What is required =
Reproduce the whole listing that follows, character for character, and drop the images.

Data records =
········
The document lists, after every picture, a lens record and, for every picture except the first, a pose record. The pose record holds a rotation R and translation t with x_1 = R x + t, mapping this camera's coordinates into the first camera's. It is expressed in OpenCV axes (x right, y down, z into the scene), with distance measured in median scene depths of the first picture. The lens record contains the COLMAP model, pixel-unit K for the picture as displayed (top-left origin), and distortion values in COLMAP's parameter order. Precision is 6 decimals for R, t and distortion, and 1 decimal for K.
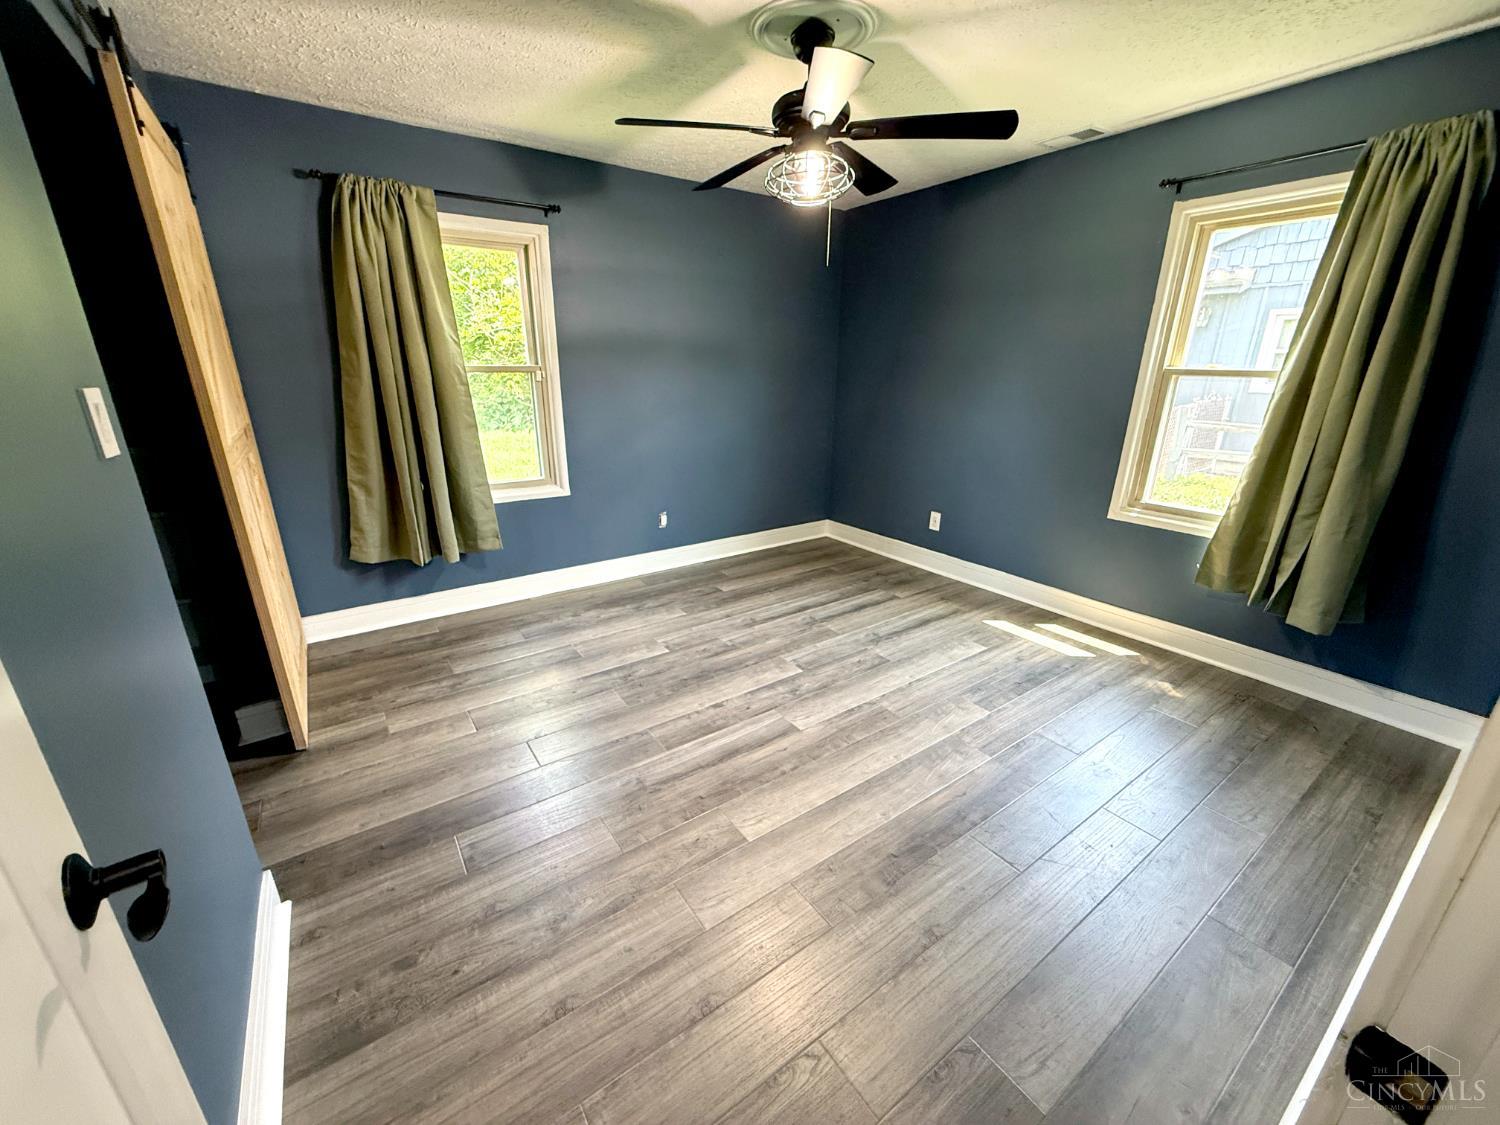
lens RADIAL K [[593.7, 0, 746.0], [0, 593.7, 562.7], [0, 0, 1]] dist [0.000287, -0.000092]
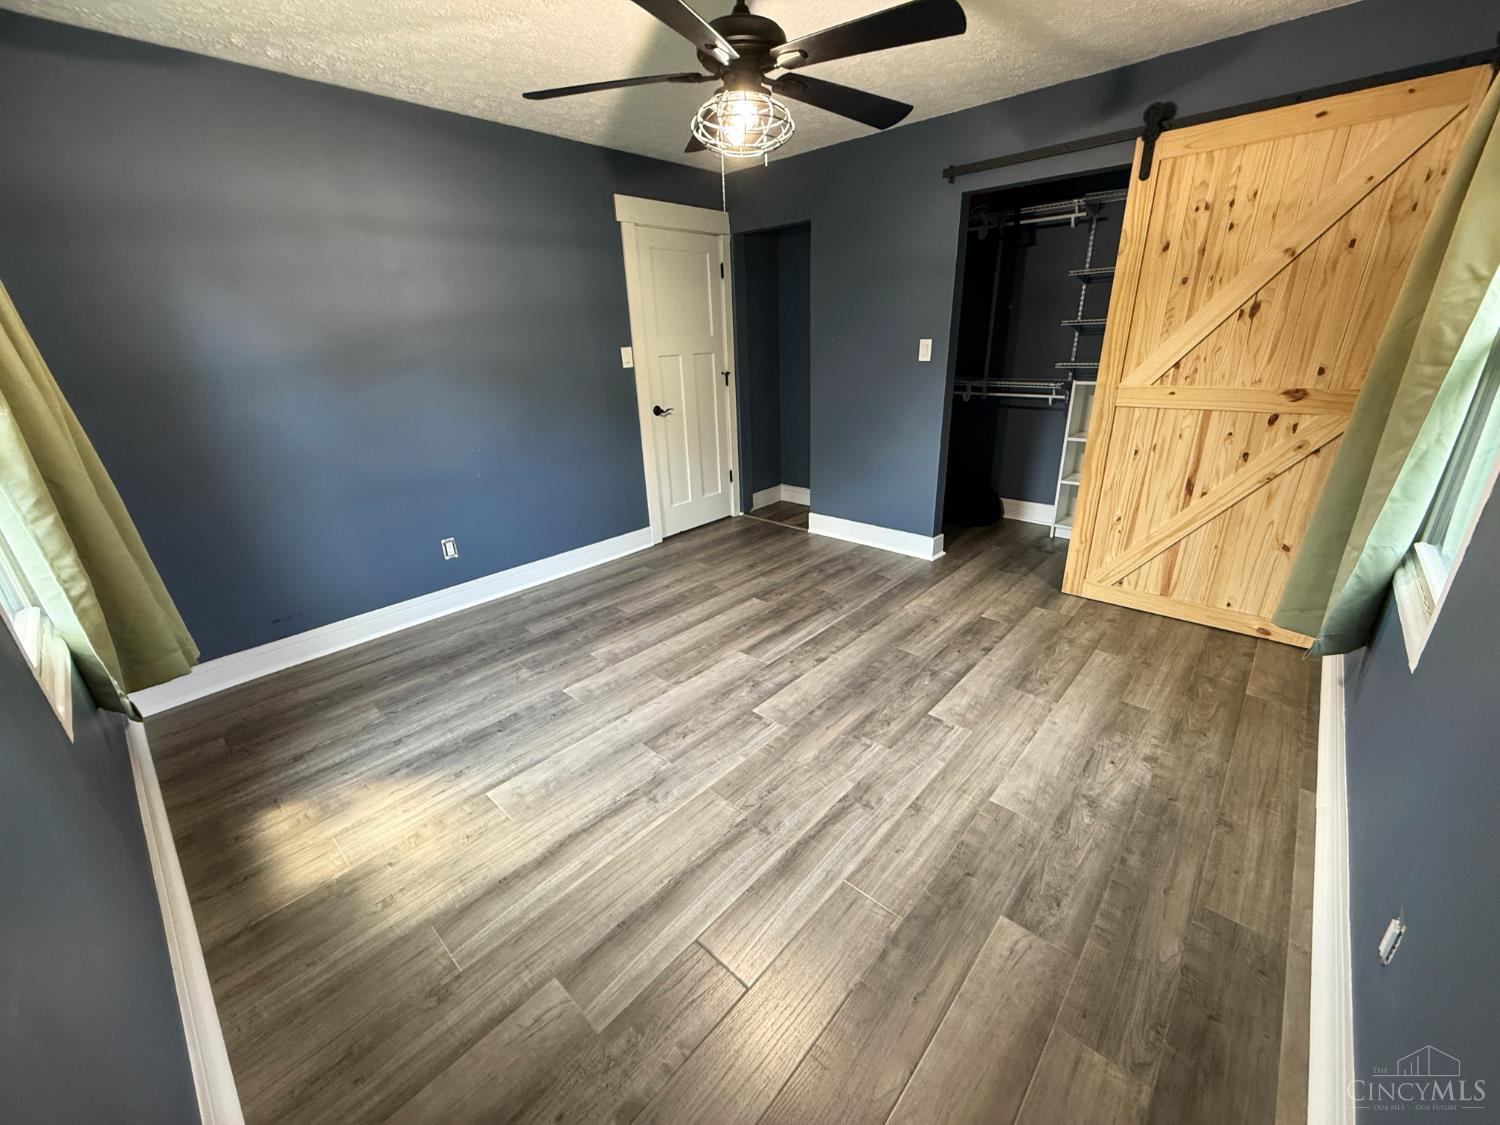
lens RADIAL K [[593.7, 0, 752.1], [0, 593.7, 565.2], [0, 0, 1]] dist [0.000287, -0.000092]
pose [[-0.972650, 0.109674, -0.204751, 0.251182], [-0.046889, 0.770648, 0.635534, -0.522198], [0.227492, 0.627753, -0.744428, 1.527327]]
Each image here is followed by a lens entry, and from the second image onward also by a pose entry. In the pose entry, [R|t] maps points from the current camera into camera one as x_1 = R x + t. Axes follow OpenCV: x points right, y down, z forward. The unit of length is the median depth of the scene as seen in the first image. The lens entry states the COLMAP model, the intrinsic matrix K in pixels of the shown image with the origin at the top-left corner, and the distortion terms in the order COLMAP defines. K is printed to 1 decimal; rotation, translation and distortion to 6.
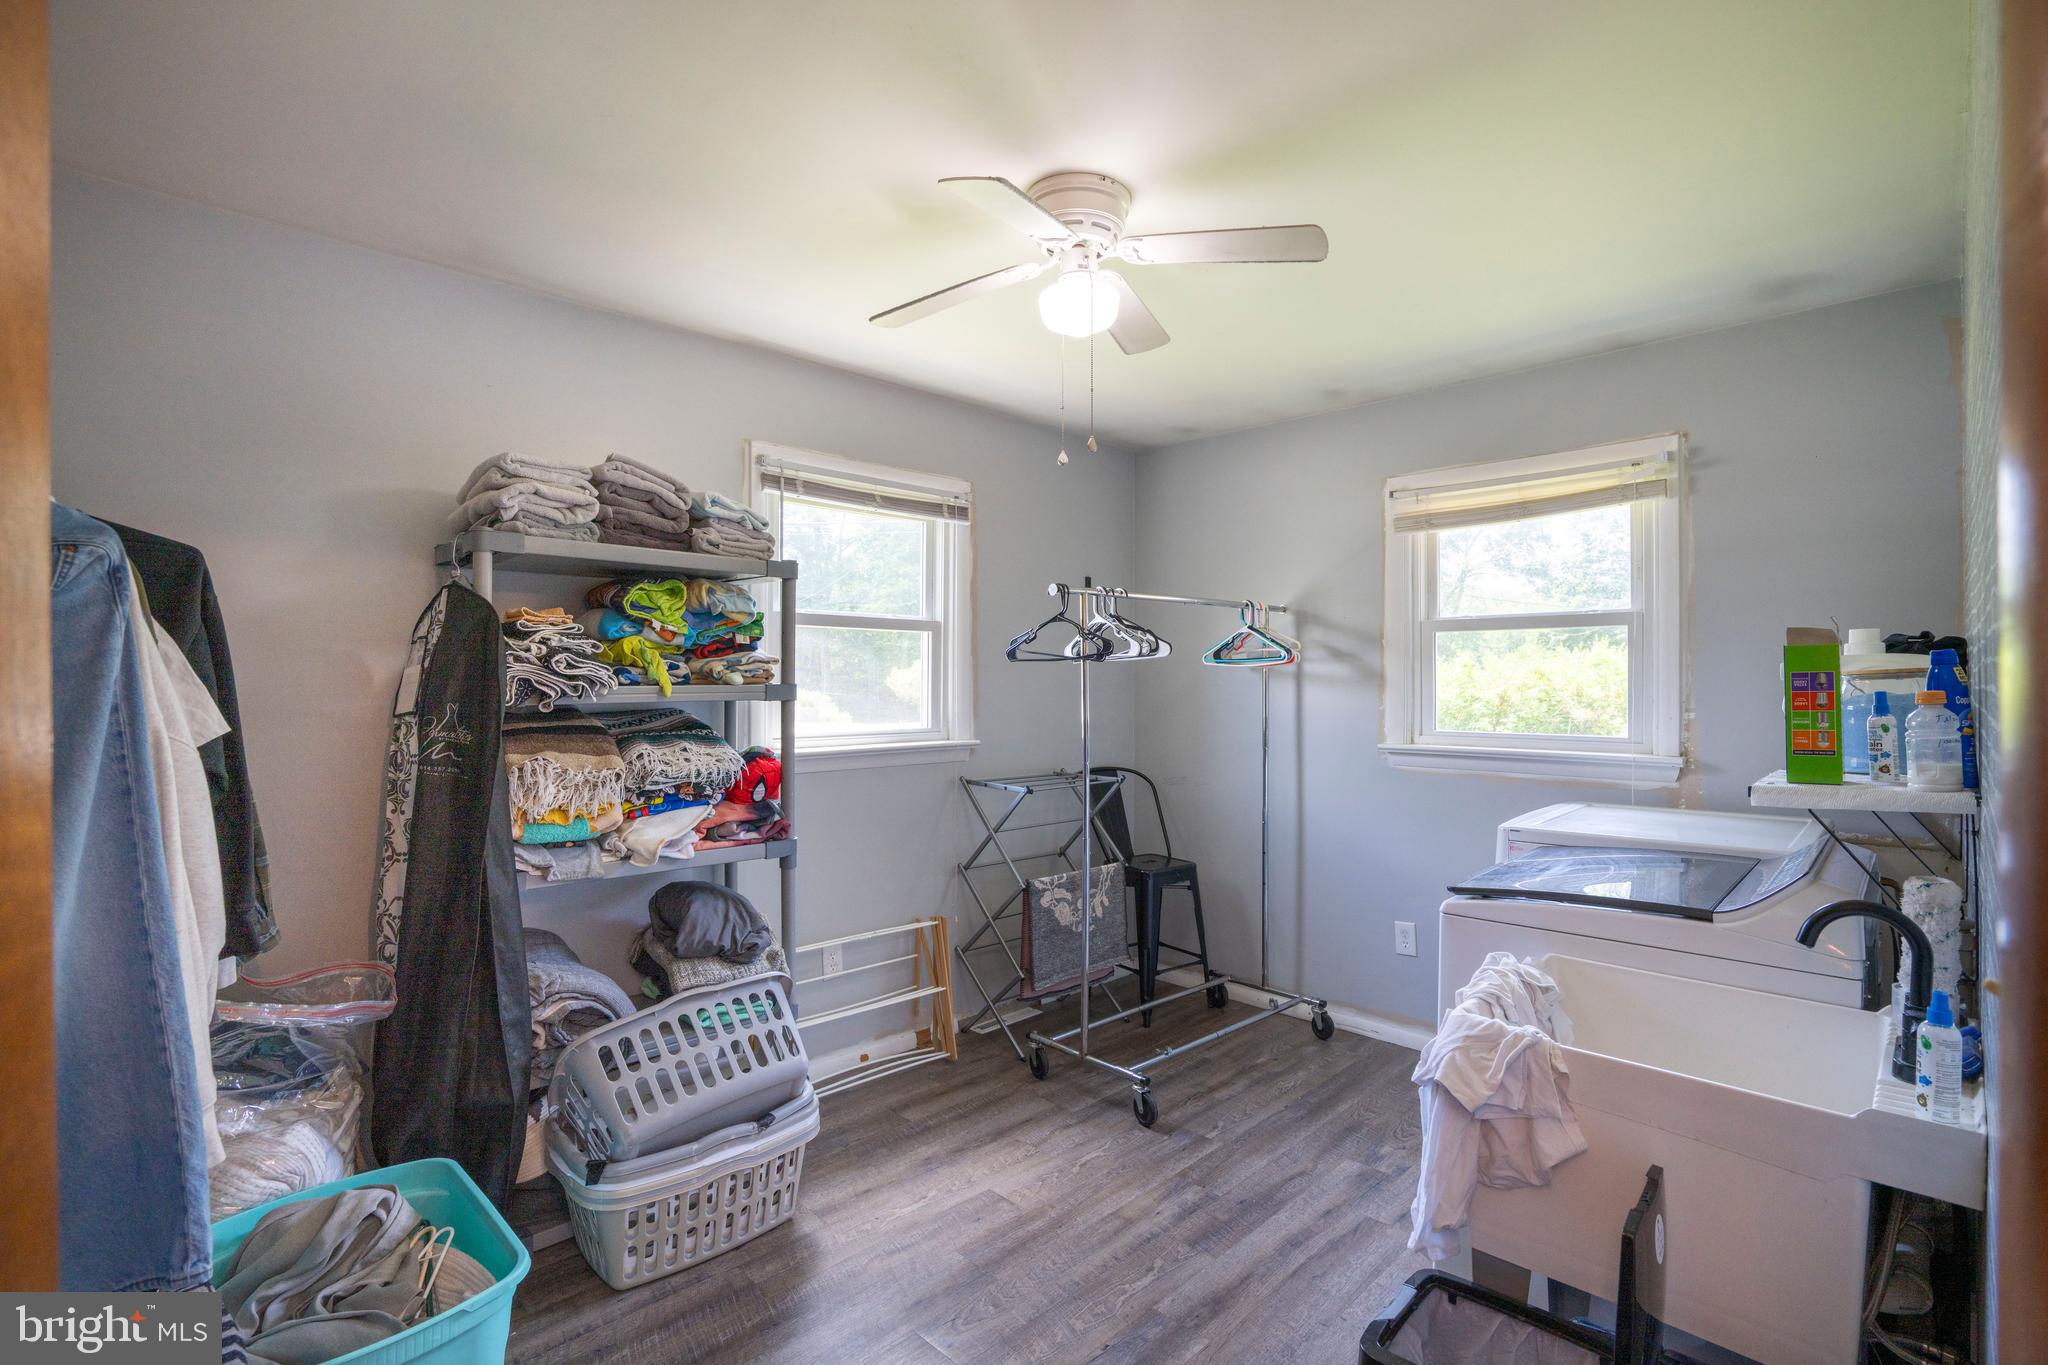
········
Answer space =
The document lists, after every picture, a lens record and, for every picture except the first, a pose record. The pose record holds a rotation R and translation t with x_1 = R x + t, mapping this camera's coordinates into the first camera's. It is expressed in OpenCV axes (x right, y down, z into the scene), with distance measured in median scene depths of the first picture. The lens record contains the COLMAP model, pixel-unit K for the picture as displayed (top-left origin), and distortion values in COLMAP's parameter order. Precision is 6 decimals for R, t and distortion, and 1 decimal for K.
lens RADIAL K [[593.7, 0, 746.0], [0, 593.7, 562.7], [0, 0, 1]] dist [0.000287, -0.000092]
lens RADIAL K [[593.7, 0, 752.1], [0, 593.7, 565.2], [0, 0, 1]] dist [0.000287, -0.000092]
pose [[-0.972650, 0.109674, -0.204751, 0.251182], [-0.046889, 0.770648, 0.635534, -0.522198], [0.227492, 0.627753, -0.744428, 1.527327]]
Each image here is followed by a lens entry, and from the second image onward also by a pose entry. In the pose entry, [R|t] maps points from the current camera into camera one as x_1 = R x + t. Axes follow OpenCV: x points right, y down, z forward. The unit of length is the median depth of the scene as seen in the first image. The lens entry states the COLMAP model, the intrinsic matrix K in pixels of the shown image with the origin at the top-left corner, and the distortion terms in the order COLMAP defines. K is printed to 1 decimal; rotation, translation and distortion to 6.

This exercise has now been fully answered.